Air France passengers vote on carbon offset projects

January 14, 2020
carbon offset Air france
Photo: Air France.

Air France customers are getting to vote for a project that will help offset the carbon emissions of 450 flights and 57,000 customers per day.

Air France is one of a cluster of airlines offsetting 100 percent of C02 emissions on all domestic flights but the French twist is customers will get to decide where some of the money goes.

READ: Rolls-Royce robots build greener engines.

The move comes as airlines are keeping a wary eye on the growth in Europe of “flight shaming”, the movement that attempts to convince people to not fly for environmental reasons.

The carrier’s offset program on flights within mainland France began January 1.

The offsetting takes the form of participation in internationally certified projects in areas such as reforestation, forest preservation and biodiversity as well as renewable energy.
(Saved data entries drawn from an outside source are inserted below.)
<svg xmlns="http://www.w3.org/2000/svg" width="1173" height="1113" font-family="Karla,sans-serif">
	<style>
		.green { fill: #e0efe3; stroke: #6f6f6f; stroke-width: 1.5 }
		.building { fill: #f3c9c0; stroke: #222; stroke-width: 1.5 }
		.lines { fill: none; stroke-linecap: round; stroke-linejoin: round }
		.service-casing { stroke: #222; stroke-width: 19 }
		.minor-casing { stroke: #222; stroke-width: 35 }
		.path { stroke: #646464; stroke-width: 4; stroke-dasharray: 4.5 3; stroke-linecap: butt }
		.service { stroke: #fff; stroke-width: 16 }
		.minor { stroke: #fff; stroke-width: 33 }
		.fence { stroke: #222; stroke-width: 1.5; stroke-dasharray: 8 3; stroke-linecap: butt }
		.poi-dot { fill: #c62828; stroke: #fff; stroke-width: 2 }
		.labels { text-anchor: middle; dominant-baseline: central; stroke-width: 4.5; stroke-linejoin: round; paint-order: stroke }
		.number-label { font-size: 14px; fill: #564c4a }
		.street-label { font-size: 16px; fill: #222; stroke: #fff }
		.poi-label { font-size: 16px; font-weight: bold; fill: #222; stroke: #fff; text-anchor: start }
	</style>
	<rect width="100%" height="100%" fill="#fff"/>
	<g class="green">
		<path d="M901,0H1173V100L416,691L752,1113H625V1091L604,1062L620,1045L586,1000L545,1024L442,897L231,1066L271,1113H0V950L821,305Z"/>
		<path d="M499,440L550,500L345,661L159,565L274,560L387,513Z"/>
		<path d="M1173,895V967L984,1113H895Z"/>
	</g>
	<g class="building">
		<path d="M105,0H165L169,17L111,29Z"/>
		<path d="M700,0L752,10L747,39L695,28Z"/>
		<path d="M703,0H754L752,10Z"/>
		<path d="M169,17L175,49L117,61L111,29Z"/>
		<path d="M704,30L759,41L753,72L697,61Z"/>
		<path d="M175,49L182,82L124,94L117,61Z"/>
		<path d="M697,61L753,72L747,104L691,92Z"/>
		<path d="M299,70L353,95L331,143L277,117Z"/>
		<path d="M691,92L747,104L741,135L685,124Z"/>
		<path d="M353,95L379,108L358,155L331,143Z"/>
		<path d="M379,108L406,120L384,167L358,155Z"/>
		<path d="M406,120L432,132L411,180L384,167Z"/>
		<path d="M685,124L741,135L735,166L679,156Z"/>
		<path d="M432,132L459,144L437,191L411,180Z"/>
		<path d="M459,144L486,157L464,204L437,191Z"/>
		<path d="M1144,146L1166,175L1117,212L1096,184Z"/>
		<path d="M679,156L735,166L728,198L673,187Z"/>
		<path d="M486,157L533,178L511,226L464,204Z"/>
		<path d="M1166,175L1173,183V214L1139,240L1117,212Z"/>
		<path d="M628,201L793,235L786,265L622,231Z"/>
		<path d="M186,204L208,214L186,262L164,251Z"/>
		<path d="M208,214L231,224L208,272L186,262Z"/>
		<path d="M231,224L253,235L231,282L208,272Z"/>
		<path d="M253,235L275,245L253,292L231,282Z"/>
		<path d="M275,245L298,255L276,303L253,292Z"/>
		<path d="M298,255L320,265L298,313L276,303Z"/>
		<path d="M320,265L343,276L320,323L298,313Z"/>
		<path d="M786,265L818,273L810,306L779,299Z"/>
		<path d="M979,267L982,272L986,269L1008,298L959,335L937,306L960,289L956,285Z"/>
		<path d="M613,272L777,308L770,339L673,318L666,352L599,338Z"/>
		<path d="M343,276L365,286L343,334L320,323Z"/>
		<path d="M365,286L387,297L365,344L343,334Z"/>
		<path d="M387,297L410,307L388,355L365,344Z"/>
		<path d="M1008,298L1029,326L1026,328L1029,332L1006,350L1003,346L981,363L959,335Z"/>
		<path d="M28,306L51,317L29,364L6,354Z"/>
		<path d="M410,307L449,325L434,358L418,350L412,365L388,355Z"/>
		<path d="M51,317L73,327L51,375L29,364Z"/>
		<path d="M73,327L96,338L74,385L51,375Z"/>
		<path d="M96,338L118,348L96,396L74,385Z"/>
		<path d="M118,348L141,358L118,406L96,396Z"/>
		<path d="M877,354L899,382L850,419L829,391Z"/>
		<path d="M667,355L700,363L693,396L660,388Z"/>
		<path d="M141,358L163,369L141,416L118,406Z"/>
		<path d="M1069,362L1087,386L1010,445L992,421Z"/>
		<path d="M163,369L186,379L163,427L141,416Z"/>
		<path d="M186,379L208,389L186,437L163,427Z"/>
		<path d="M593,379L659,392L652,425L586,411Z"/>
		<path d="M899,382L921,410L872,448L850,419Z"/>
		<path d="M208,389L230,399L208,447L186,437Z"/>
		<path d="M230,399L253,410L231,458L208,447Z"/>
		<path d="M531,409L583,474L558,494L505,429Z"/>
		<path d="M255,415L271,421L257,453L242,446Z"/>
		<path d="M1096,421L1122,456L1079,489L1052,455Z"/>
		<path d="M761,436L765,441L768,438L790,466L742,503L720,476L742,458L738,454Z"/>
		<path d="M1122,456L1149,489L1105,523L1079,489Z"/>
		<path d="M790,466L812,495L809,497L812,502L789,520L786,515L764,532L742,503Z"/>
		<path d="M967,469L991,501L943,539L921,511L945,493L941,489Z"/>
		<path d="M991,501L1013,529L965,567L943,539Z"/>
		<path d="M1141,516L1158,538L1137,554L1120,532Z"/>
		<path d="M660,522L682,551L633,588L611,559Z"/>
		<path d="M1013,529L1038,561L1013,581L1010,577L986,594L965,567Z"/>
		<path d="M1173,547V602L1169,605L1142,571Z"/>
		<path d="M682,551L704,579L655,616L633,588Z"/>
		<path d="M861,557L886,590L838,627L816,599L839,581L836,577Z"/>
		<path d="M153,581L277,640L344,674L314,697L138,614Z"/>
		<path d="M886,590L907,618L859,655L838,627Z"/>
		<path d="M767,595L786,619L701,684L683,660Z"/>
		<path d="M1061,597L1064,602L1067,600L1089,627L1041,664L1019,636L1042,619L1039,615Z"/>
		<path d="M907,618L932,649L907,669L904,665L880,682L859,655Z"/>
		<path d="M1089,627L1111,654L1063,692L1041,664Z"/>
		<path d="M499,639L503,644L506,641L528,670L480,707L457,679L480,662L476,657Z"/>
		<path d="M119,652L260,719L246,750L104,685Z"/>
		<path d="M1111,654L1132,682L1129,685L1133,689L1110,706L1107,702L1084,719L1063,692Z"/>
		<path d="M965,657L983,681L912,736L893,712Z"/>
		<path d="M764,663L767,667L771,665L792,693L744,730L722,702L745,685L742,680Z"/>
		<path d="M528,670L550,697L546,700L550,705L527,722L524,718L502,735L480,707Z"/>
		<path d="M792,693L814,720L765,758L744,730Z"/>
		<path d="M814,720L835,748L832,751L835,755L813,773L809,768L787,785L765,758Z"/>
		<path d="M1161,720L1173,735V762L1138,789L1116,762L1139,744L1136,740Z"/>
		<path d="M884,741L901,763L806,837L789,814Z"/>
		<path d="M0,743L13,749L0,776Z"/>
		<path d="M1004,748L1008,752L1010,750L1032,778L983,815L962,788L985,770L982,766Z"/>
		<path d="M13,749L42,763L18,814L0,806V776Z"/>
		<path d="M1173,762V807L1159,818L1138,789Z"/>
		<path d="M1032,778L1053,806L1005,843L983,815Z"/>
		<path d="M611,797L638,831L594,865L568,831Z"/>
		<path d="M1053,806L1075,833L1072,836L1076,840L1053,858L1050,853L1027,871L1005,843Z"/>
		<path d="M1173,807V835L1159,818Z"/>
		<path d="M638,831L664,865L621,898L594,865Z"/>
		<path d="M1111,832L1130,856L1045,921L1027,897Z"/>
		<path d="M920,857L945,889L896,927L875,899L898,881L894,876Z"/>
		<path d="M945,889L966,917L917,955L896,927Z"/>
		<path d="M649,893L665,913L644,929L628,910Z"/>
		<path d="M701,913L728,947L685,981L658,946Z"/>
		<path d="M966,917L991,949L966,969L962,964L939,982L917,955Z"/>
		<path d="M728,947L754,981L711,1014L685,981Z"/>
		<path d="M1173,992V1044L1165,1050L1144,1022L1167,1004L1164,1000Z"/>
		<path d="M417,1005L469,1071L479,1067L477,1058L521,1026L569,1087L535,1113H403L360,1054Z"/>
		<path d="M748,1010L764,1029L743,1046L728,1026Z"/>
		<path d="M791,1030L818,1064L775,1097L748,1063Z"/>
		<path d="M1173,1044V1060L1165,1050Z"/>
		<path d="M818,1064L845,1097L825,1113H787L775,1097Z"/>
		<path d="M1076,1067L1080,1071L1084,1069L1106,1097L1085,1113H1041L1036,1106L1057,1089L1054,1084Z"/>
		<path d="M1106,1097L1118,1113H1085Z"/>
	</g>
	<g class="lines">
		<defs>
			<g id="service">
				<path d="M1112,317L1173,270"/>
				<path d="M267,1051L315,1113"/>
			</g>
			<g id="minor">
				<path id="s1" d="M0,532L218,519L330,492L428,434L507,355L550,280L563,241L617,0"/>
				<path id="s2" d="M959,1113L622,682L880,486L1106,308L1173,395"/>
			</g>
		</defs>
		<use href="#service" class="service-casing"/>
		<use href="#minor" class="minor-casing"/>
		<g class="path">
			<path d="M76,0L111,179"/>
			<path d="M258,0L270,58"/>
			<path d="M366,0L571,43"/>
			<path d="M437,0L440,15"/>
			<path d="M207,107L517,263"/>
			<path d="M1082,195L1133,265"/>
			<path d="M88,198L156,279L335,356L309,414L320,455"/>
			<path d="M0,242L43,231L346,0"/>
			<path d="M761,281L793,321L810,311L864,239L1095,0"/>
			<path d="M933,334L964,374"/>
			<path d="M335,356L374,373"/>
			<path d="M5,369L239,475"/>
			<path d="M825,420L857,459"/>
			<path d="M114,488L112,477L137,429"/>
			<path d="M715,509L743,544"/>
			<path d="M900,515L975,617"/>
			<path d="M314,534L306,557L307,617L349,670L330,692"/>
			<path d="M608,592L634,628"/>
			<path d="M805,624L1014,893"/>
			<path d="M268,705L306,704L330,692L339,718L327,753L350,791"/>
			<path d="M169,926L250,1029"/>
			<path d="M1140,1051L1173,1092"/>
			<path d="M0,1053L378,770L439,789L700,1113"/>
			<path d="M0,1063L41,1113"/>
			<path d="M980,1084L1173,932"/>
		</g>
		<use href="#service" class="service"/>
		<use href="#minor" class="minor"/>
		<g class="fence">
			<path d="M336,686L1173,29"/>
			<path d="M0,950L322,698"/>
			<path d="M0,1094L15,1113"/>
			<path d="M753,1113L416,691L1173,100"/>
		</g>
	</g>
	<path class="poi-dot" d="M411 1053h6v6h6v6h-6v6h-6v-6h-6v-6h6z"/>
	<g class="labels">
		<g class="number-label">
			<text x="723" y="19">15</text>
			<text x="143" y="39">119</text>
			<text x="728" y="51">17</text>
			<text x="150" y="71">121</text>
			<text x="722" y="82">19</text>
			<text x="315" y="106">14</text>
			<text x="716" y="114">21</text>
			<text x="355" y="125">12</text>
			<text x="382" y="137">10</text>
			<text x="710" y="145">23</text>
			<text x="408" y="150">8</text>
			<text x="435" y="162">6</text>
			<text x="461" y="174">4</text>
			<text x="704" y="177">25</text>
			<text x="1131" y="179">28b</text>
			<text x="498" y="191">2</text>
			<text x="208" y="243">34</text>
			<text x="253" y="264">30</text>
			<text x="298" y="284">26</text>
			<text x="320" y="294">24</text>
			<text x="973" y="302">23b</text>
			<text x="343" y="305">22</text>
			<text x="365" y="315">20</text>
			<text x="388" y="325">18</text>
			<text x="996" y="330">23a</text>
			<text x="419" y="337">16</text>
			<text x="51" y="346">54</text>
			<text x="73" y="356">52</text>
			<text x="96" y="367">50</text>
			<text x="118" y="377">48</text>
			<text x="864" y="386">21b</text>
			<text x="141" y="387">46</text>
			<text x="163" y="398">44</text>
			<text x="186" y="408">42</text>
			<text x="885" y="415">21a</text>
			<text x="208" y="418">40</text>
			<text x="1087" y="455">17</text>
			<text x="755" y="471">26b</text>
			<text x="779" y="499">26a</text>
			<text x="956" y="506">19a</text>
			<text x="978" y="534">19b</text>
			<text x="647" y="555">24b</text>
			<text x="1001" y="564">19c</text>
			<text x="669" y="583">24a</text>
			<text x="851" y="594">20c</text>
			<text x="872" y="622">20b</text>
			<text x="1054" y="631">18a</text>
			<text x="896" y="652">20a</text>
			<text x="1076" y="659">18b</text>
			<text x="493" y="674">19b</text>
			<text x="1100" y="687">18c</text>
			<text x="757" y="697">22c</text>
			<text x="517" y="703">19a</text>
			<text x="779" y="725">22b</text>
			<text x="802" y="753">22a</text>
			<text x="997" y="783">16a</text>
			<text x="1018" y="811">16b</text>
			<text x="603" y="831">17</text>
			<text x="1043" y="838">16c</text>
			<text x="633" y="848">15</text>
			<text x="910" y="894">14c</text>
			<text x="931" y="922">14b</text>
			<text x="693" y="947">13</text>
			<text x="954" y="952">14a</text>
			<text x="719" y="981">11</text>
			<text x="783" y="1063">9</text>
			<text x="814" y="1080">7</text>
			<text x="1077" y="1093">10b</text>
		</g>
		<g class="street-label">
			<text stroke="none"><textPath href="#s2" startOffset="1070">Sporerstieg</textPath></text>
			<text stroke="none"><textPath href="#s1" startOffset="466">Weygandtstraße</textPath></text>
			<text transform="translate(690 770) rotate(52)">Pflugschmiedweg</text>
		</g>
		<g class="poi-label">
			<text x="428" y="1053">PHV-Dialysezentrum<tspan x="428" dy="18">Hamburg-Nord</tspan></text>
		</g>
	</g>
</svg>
Passengers have until January 17 to choose between projects such as a forest preservation project in Brazil’s Amazon River delta,  a photovoltaic program in Senegal to provide clean electricity to people who do not have it and a biogas production program in Vietnam that develops a new energy source from waste.

The program receiving the highest number of votes will, starting this year, be included in Air France’s offsetting initiative.

Eight other projects on four continents have been selected as participants and launched in partnership with French offsetting pioneer EcoAct.

British Airways is also offsetting all domestic UK flights and JetBlue announced last week that it would do the same in the US from July 2020.

The US low-cost carrier also plans to start flying using sustainable aviation fuel from San Francisco International Airport from mid-2020.

BA’s carbon offsetting commitment affects 75 daily flights between London and 10 UK cities, including Manchester, Leeds, Newcastle, Edinburgh, Jersey and Glasgow.

A global carbon offset scheme for international flights is also being introduced and is backed by the United Nations’ International Civil Aviation Organization.

Called CORSIA, it is expected to reduce aviation CO2 emissions by 2.5 billion tonnes from 2020 to 2035.